Flowers of Armenia 1916
martirossarian
Museum of Russian Art (Tereshchenko Museum), Kyiv, Ukraine
painting, oil-paint
art-nouveau
painting
oil-paint
flower
geometric
modernism
Dimensions: 72 x 65 cm
Copyright: Public domain US
Editor: Here we have "Flowers of Armenia," an oil painting by Martiros Sarian from 1916. The painting has this beautiful bouquet, very colourful with these deep yellows and purples popping out at you, it’s quite lovely.
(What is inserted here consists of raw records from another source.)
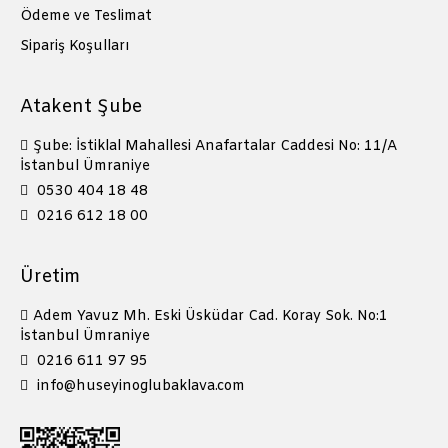
Ödeme ve Teslimat
Sipariş Koşulları
Atakent Şube
Şube: İstiklal Mahallesi Anafartalar Caddesi No: 11/A
İstanbul Ümraniye
0530 404 18 48
0216 612 18 00
Üretim
Adem Yavuz Mh. Eski Üsküdar Cad. Koray Sok. No:1
İstanbul Ümraniye
0216 611 97 95
info@huseyinoglubaklava.com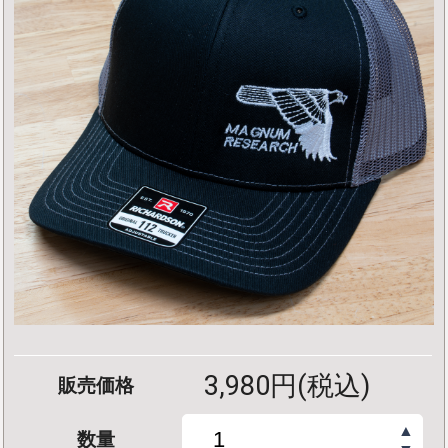
3,980円(税込)
販売価格
▲
数量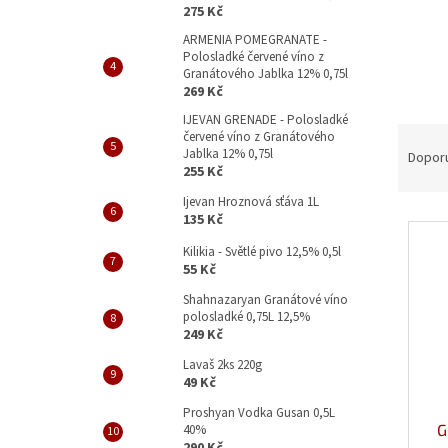
p
275 Kč
a
ARMENIA POMEGRANATE -
n
Polosladké červené víno z
e
Granátového Jablka 12% 0,75l
l
269 Kč
IJEVAN GRENADE - Polosladké
Ř
červené víno z Granátového
a
Jablka 12% 0,75l
Dopor
255 Kč
z
e
Ijevan Hroznová sťáva 1L
V
135 Kč
n
ý
í
Kilikia - Světlé pivo 12,5% 0,5l
p
p
55 Kč
i
r
Shahnazaryan Granátové víno
s
o
polosladké 0,75L 12,5%
p
d
249 Kč
r
u
Lavaš 2ks 220g
o
k
49 Kč
d
t
Proshyan Vodka Gusan 0,5L
u
ů
G
40%
k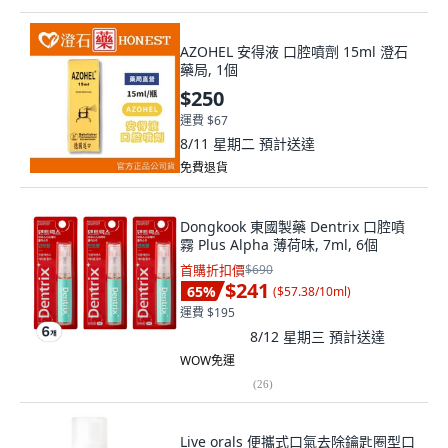
AZOHEL 安得液 口腔噴劑 15ml 澄石
藥局, 1個
$250
運費 $67
8/11 星期二
預計送達
免費退貨
Dongkook 東國製藥 Dentrix 口腔噴
霧 Plus Alpha 薄荷味, 7ml, 6個
首購折扣價
$690
$241
65
%
(
$57.38/10ml
)
運費 $195
8/12 星期三
預計送達
WOW免運
(
26
)
Live orals 便攜式口氣去除鑰匙圈型口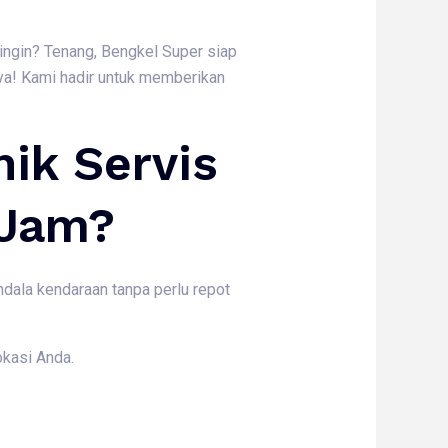
dingin? Tenang, Bengkel Super siap
ya! Kami hadir untuk memberikan
ik Servis
 Jam?
dala kendaraan tanpa perlu repot
okasi Anda.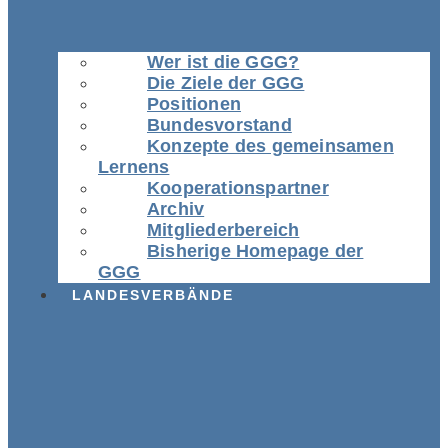
Wer ist die GGG?
Die Ziele der GGG
Positionen
Bundesvorstand
Konzepte des gemeinsamen
Lernens
Kooperationspartner
Archiv
Mitgliederbereich
Bisherige Homepage der
GGG
LANDESVERBÄNDE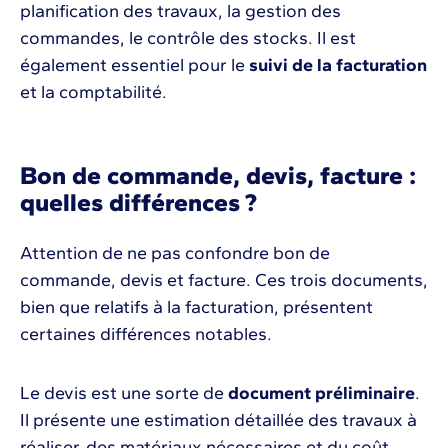
planification des travaux, la gestion des
commandes, le contrôle des stocks. Il est
également essentiel pour le
suivi de la facturation
et la comptabilité.
Bon de commande, devis, facture :
quelles différences ?
Attention de ne pas confondre bon de
commande, devis et facture. Ces trois documents,
bien que relatifs à la facturation, présentent
certaines différences notables.
Le devis est une sorte de
document préliminaire
.
Il présente une estimation détaillée des travaux à
réaliser, des matériaux nécessaires et du coût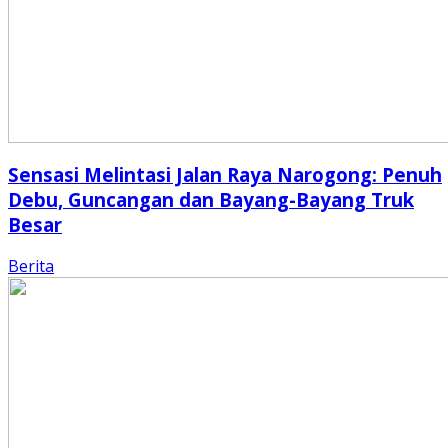
Sensasi Melintasi Jalan Raya Narogong: Penuh
Debu, Guncangan dan Bayang-Bayang Truk
Besar
Berita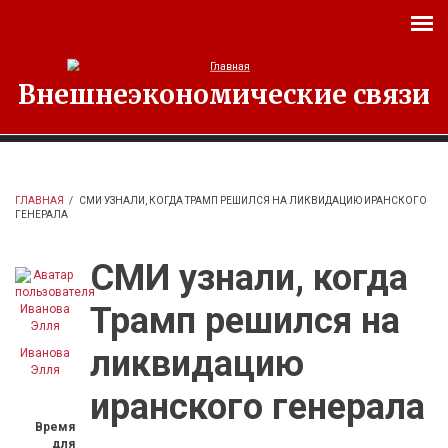
Перейти к основному содержанию
Внешнеэкономические связи
ГЛАВНАЯ
/
СМИ УЗНАЛИ, КОГДА ТРАМП РЕШИЛСЯ НА ЛИКВИДАЦИЮ ИРАНСКОГО
ГЕНЕРАЛА
СМИ узнали, когда
Трамп решился на
ликвидацию
Иванова
Элля
иранского генерала
Время
для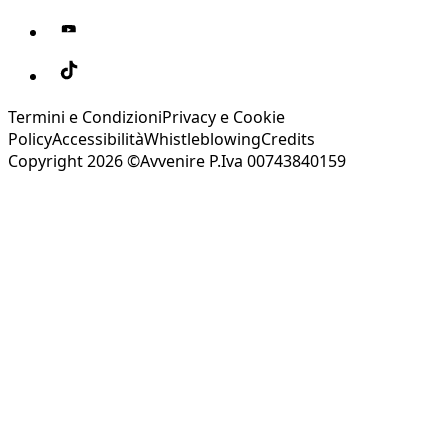
Termini e Condizioni
Privacy e Cookie
Policy
Accessibilità
Whistleblowing
Credits
Copyright 2026 ©Avvenire P.Iva 00743840159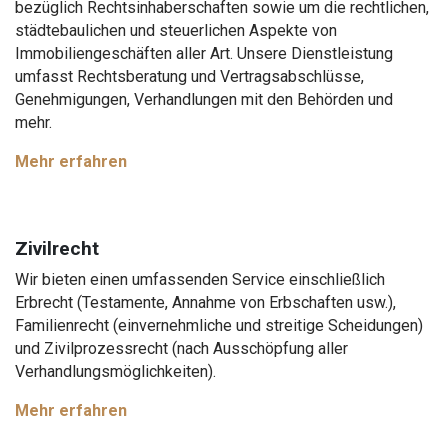
bezüglich Rechtsinhaberschaften sowie um die rechtlichen,
städtebaulichen und steuerlichen Aspekte von
Immobiliengeschäften aller Art. Unsere Dienstleistung
umfasst Rechtsberatung und Vertragsabschlüsse,
Genehmigungen, Verhandlungen mit den Behörden und
mehr.
Mehr erfahren
Zivilrecht
Wir bieten einen umfassenden Service einschließlich
Erbrecht (Testamente, Annahme von Erbschaften usw.),
Familienrecht (einvernehmliche und streitige Scheidungen)
und Zivilprozessrecht (nach Ausschöpfung aller
Verhandlungsmöglichkeiten).
Mehr erfahren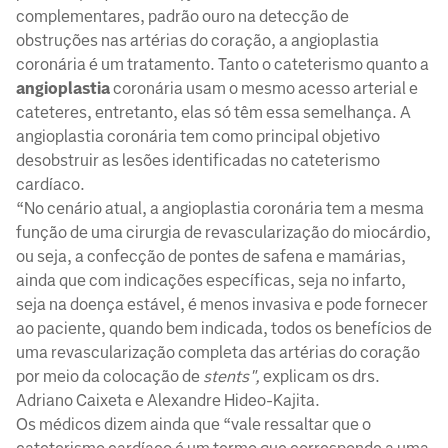
complementares, padrão ouro na detecção de
obstruções nas artérias do coração, a angioplastia
coronária é um tratamento. Tanto o cateterismo quanto a
angioplastia
coronária usam o mesmo acesso arterial e
cateteres, entretanto, elas só têm essa semelhança. A
angioplastia coronária tem como principal objetivo
desobstruir as lesões identificadas no cateterismo
cardíaco.
“No cenário atual, a angioplastia coronária tem a mesma
função de uma cirurgia de revascularização do miocárdio,
ou seja, a confecção de pontes de safena e mamárias,
ainda que com indicações específicas, seja no infarto,
seja na doença estável, é menos invasiva e pode fornecer
ao paciente, quando bem indicada, todos os benefícios de
uma revascularização completa das artérias do coração
por meio da colocação de
stents",
explicam os drs.
Adriano Caixeta e Alexandre Hideo-Kajita.
Os médicos dizem ainda que “vale ressaltar que o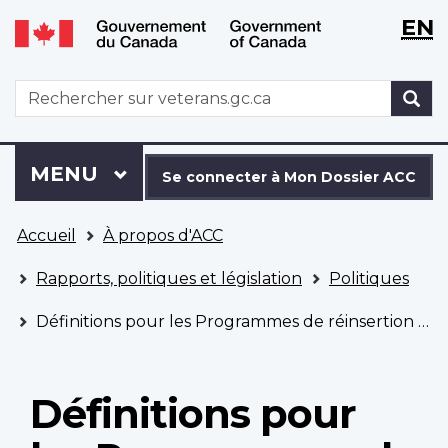
WxT
WxT
EN
Aller
Passer
Langu
Langu
au
à
contenu
la
switch
switch
WxT
R
principal
version
Search
HTML
simplifiée
form
Se
Menu
MENU
PRINCIPAL
connecter
Se connecter à Mon Dossier ACC
à
Vous
Mon
Accueil
À propos d'ACC
êtes
Dossier
ici
ACC
Rapports, politiques et législation
Politiques
Définitions pour les Programmes de réinsertion et d’indemnisation
Définitions pour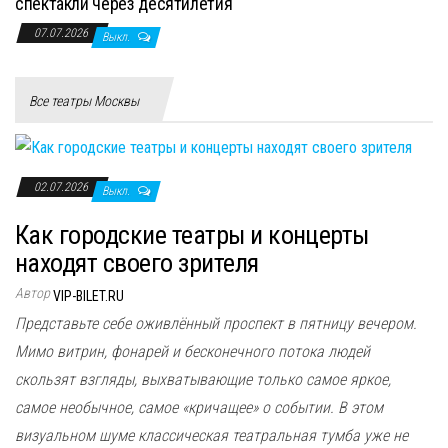
спектакли через десятилетия
07.07.2026
Выкл.
Все театры Москвы
02.07.2026
Выкл.
Как городские театры и концерты
находят своего зрителя
Автор
VIP-BILET.RU
Представьте себе оживлённый проспект в пятницу вечером.
Мимо витрин, фонарей и бесконечного потока людей
скользят взгляды, выхватывающие только самое яркое,
самое необычное, самое «кричащее» о событии. В этом
визуальном шуме классическая театральная тумба уже не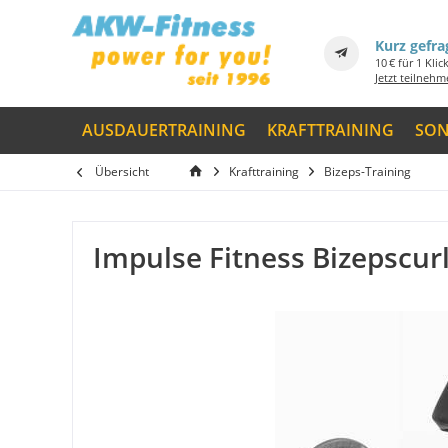
Kurz gefra
10 € für 1 Klic
Jetzt teilneh
AUSDAUERTRAINING
KRAFTTRAINING
SON
Übersicht
Krafttraining
Bizeps-Training
Impulse Fitness Bizepscurl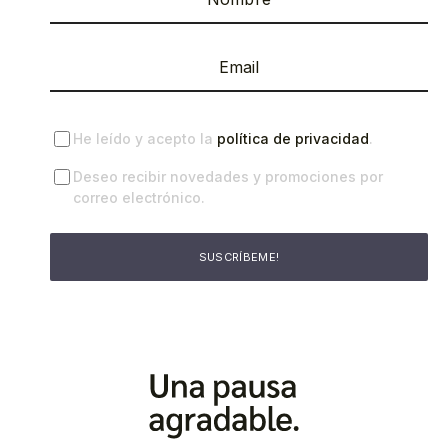
He leído y acepto la
política de privacidad
.
Deseo recibir novedades y promociones por
correo electrónico.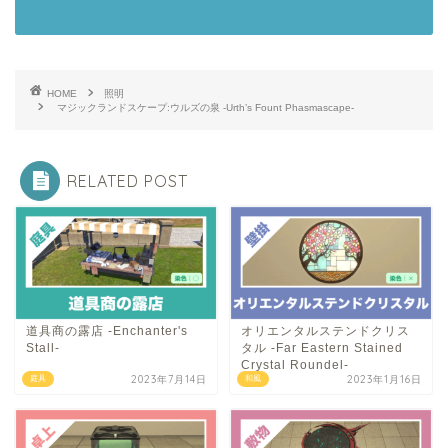
HOME
照明
マジックランドスケープ:ウルズの泉 -Urth’s Fount Phasmascape-
RELATED POST
道具商の露店 -Enchanter's
オリエンタルステンドクリス
Stall-
タル -Far Eastern Stained
Crystal Roundel-
2023年7月14日
2023年1月16日
庭具
和風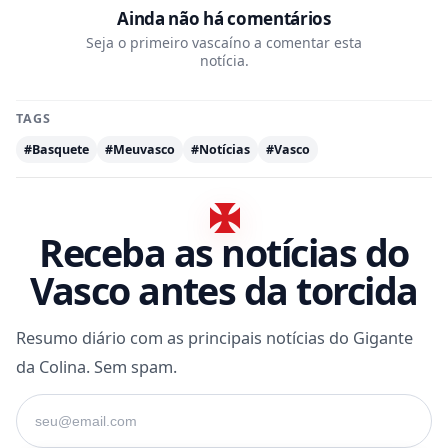
Ainda não há comentários
Seja o primeiro vascaíno a comentar esta
notícia.
TAGS
#Basquete
#Meuvasco
#Notícias
#Vasco
Receba as notícias do
Vasco antes da torcida
Resumo diário com as principais notícias do Gigante
da Colina. Sem spam.
Seu e-mail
How do you interpret this work? Curator: Beyond the lovely colours, consider when and where Sarian painted this. 1916, during the Armenian genocide. How might this vibrant depiction of Armenian flora serve as an act of cultural preservation, a resistance against erasure? Think of flowers as coded symbols – are they specific to the region? Editor: Oh wow, I didn't even consider that. So, it is like he's not just painting pretty flowers, he's making a statement? I notice the Art Nouveau and Modernism influences here – does that play into your interpretation? Curator: Absolutely. The stylised, almost geometric rendering of the flowers pulls away from pure representation. It becomes about memory, about identity asserted through abstraction. The geometric shapes you noticed abstract the natural form, nodding towards modernism while rooted in tradition. Do you see this as inherently political, even subversive, in that context? Editor: It does feel very powerful knowing the history behind it. So what I saw as 'pretty' becomes something so much more defiant? It definitely brings new perspective to consider it a form of cultural resistance. Curator: Precisely! And it reveals the multifaceted ways art can operate – as beauty, memory, resistance, all intertwined. That's the importance of engaging with context. Editor: This really makes me see beyond the surface.